今回のリリースで最も注目される変更の一つがJITコンパイラの大幅なアップグレードだ。x86-64 Linuxで幾何平均8〜9%、AArch64 macOSでは12〜13%というパフォーマンス向上が報告されている。また、公式のWindows 64ビットバイナリでは「tail-calling interpreter」がデフォルトとなり、スタックフレーム数が削減されることで実行効率が改善された。

明示的な遅延インポート(PEP 810)

PEP 810の実装により、モジュールの読み込みを実際に必要になるタイミングまで遅延させる「明示的な遅延インポート」が導入された。大規模なアプリケーションでは起動時に多数の重いライブラリをインポートするケースが多く、これが起動時間の長さに直結していた。遅延インポートはこの問題に対応し、アプリケーションの初期起動を高速化する効果が期待できる。

その他の主要な新機能

フレームポインタのデフォルト有効化(PEP 831)により、デバッガやクラッシュレポーターがスタックトレースをより正確に取得できるようになる。さらに、サードパーティパッケージへの依存なしにイミュータブルな辞書を扱えるfrozendict組み込み型(PEP 814)とsentinel組み込み型(PEP 661)が追加された。エンコーディング面では、PEP 686によりUTF-8が全プラットフォームでデフォルトエンコーディングに統一され、ロケール依存のバグが削減される見込みだ。
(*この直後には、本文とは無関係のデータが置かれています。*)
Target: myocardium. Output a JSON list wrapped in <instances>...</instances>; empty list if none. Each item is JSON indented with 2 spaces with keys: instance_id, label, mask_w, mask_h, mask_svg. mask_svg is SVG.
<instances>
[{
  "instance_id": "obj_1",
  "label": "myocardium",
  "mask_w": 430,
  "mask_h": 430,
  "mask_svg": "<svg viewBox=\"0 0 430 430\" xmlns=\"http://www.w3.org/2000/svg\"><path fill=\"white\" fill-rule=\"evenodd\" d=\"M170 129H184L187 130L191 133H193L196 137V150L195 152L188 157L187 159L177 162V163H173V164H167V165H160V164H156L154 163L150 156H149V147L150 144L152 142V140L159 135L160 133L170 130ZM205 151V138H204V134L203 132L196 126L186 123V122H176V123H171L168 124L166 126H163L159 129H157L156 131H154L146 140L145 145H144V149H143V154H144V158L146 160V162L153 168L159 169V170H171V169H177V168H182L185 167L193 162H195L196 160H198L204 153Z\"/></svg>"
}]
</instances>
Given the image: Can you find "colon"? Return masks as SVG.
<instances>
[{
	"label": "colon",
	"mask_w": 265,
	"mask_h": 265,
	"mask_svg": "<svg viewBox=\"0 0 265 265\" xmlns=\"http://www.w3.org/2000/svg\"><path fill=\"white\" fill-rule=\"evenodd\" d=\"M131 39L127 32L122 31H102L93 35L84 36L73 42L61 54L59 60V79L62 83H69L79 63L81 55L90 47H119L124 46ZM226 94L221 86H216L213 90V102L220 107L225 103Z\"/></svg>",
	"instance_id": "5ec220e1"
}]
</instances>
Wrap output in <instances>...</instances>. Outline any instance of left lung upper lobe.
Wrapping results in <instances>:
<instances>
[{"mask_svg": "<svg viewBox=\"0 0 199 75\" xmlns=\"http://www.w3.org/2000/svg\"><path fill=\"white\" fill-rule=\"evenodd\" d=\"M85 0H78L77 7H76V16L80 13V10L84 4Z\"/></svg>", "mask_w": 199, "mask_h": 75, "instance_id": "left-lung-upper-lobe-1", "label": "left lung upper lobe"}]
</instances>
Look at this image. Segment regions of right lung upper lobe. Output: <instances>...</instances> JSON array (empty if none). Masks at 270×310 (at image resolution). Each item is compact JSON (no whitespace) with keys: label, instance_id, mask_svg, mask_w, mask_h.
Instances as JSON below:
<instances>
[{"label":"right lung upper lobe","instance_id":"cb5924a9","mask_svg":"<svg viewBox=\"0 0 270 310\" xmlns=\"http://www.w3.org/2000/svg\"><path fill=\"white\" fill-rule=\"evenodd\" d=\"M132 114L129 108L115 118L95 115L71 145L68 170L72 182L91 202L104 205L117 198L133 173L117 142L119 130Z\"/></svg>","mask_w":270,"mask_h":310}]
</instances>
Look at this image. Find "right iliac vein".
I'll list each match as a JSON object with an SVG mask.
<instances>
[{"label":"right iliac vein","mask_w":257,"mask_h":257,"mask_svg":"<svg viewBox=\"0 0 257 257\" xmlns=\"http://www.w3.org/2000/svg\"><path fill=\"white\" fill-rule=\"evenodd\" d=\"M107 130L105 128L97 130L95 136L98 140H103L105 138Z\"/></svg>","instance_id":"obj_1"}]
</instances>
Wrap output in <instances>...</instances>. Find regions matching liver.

プロファイリング機能も強化されており、高周波統計サンプリングプロファイラ「Tachyon」が新たに追加された。

配布・セキュリティ対応

配布形式はmacOS、Windows(32/64ビット、ARM64)に加え、AndroidおよびiOS向けバイナリも提供される。すべてのファイルにはSigstoreによる署名とSBOM(ソフトウェア部品表)情報が付属しており、サプライチェーンセキュリティへの対応も強化されている。コード凍結が予定される2026年8月のRC開始前に、隔離環境での互換性テストが推奨されている。